After successful authentication by the Identity Provider and authorisation by the Service Provider, this SP grants network access to the user, possibly by placing the user in a specific VLAN intended for guests.
In the next chapter the various elements of this architecture and their functions is described.
Note: On responsibility for actions of the user: Directive 2001/31/EC article 12 defines the liability of a service provider:
The complete Directive can be found at EUR-Lex1.
Figure 2.1: Layers of the eduroam RADIUS hierarchy NEED TO (RE)CREATE DIAGRAM ??
The confederation top-level RADIUS Servers, at the time of writing, are located in the Netherlands and Denmark for the European confederation, and Australia and Hong Kong for the Asian and Pacific region. Each have a list of connected country domains (.nl, .dk, .au, .cn etc.) serving the appropriate National Roaming Operators (NROs). They accept requests for federation domains for which they are authoritative, and subsequently forward them to the associated RADIUS server for that federation (and transport the result of the authentication request back). Requests for federation domains they are not responsible for are forwarded to the proper confederation TLR.
A federation RADIUS server has a list of connected IdP and SP servers and the associated realms. It receives requests from the confederation servers and IdP/SP it is connected to and forwards them to the proper server, or in case of a request for a confederation destination to a confederation server.
The IdP RADIUS server is responsible for authenticating its own users (at its own premises, if it also an SP, or when they are visiting another SP) by checking the credentials against a local identity management system.
The SP RADIUS server is responsible for forwarding requests from visiting users to the respective federation RADIUS server. Upon proper authentication of a user the SP RADIUS server may assign a VLAN to the user.
Note that the IdP RADIUS server is the most complex of all. Whereas the other RADIUS servers merely proxy requests, the IdP server also needs to handle the requests, and therefore needs to be able to terminate EAP requests and perform identity management system lookups.
The Identity Management System contains the information of the end users; for instance usernames and passwords.
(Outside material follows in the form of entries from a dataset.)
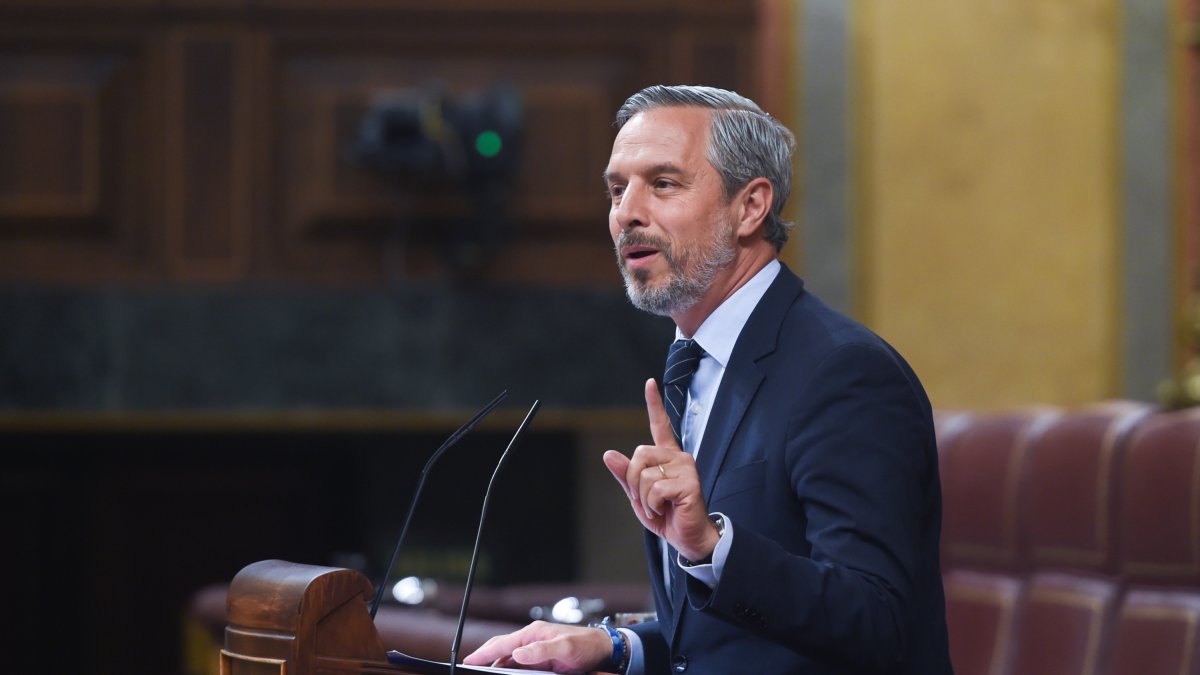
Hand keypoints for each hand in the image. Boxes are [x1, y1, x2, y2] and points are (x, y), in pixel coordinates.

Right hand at [461, 620, 611, 672]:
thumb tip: (517, 653)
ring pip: (509, 657)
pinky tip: (504, 674)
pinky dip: (509, 668)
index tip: (468, 661)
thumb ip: (541, 651)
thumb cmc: (586, 645)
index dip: (483, 653)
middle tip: (470, 667)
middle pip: (501, 648)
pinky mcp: (541, 656)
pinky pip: (519, 663)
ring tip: (483, 672)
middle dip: (485, 657)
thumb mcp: (566, 649)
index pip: (502, 644)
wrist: (604, 648)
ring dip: (496, 665)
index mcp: (533, 633)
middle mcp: (532, 638)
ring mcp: (536, 647)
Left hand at [602, 378, 719, 562]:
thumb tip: (609, 454)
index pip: (659, 425)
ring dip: (644, 498)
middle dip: (633, 482)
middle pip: (639, 455)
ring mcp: (685, 467)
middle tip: (647, 500)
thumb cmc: (666, 516)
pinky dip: (653, 504)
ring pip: (645, 474)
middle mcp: (677, 457)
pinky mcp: (689, 482)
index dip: (654, 403)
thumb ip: (626, 476)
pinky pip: (656, 489)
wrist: (688, 538)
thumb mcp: (638, 496)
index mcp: (666, 457)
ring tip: (659, 506)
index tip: (650, 382)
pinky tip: (667, 509)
They must be kept up-to-date by the responsible IdP.
A supplicant is a piece of software (often built into the Operating System but also available as a separate program) that uses the 802.1X protocol to send authentication request information using EAP. Supplicants are installed and operate on end-user computing devices (e.g. notebooks, PDAs, WiFi-enabled cell phones, and so on).
Access Points are Wireless LAN access devices conformant to IEEE 802.11 and need to be IEEE 802.1X capable. They must be able to forward access requests coming from a supplicant to the SP RADIUS server, to give network access upon proper authentication, and to possibly assign users to specific VLANs based on information received from the RADIUS server. Furthermore Access Points exchange keying material (initialisation vectors, public and session keys, etc.) with client systems to prevent session hijacking.
Switches need to be able to forward access requests coming from a supplicant to the SP RADIUS server, to grant network access upon proper authentication and to possibly assign users to specific VLANs based on information received from the RADIUS server.